■ **Task details**: In the records below, find each line with the word "концами" and copy it.

■ **Input data**:
════════════════════
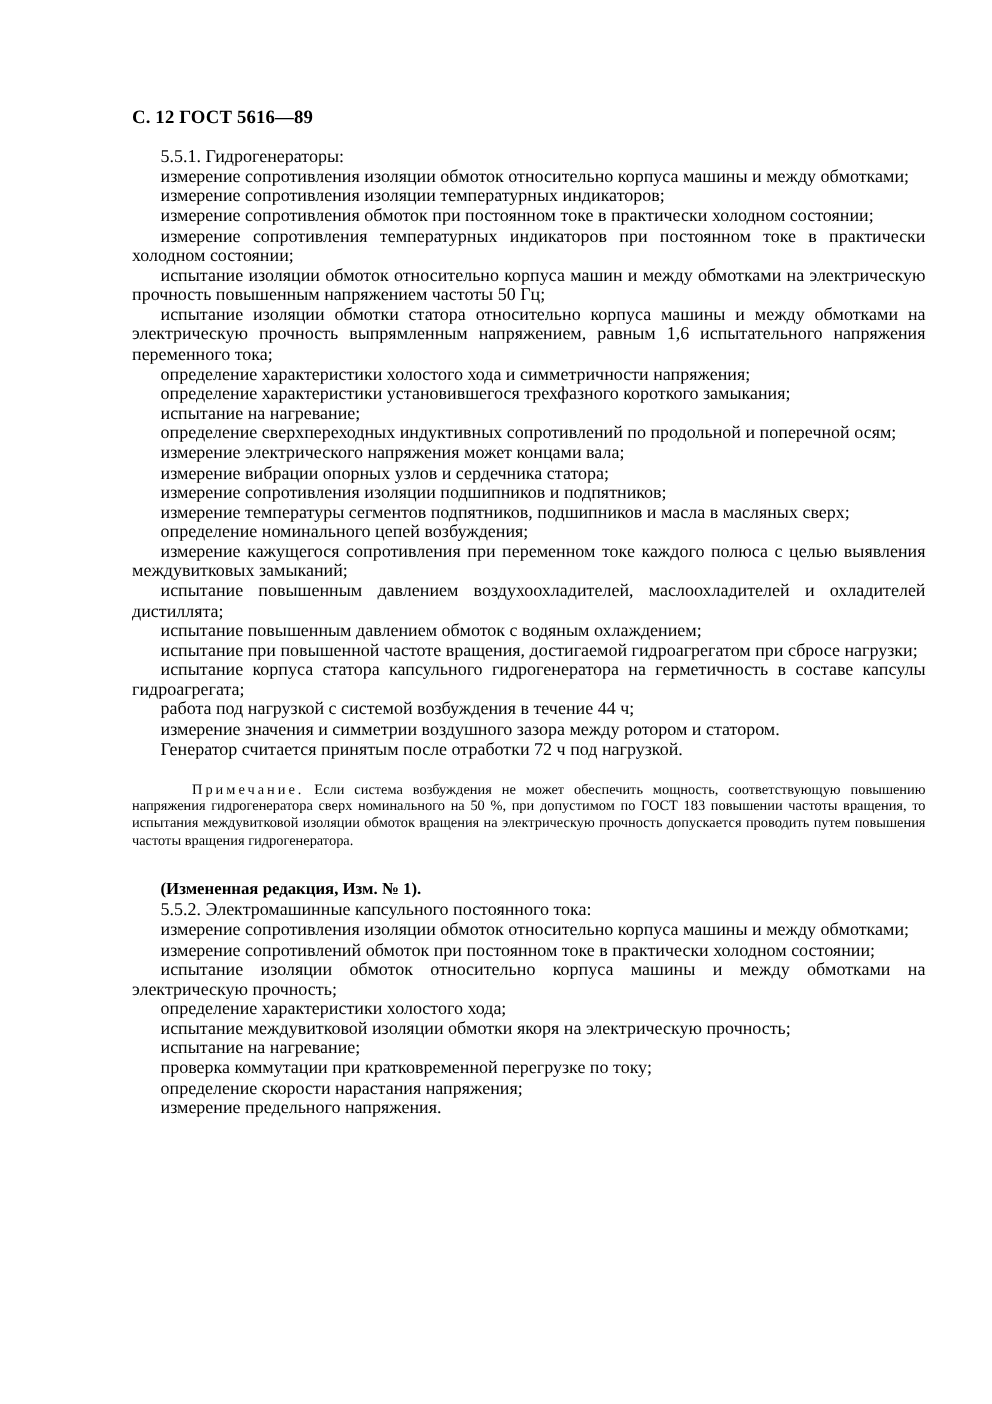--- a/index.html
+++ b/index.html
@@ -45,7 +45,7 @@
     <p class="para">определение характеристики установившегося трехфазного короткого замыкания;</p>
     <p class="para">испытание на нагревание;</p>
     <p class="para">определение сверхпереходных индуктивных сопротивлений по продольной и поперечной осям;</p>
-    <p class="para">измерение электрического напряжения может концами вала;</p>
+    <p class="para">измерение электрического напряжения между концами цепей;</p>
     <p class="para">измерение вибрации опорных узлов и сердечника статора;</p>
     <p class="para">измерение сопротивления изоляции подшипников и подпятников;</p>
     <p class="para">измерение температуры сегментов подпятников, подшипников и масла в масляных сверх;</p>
════════════════════
■ **Response to this exercise**:
-    <p class="para">измерение электрического напряжения может концами вала;</p>
+    <p class="para">измерение электрического напряжения между концами цепей;</p>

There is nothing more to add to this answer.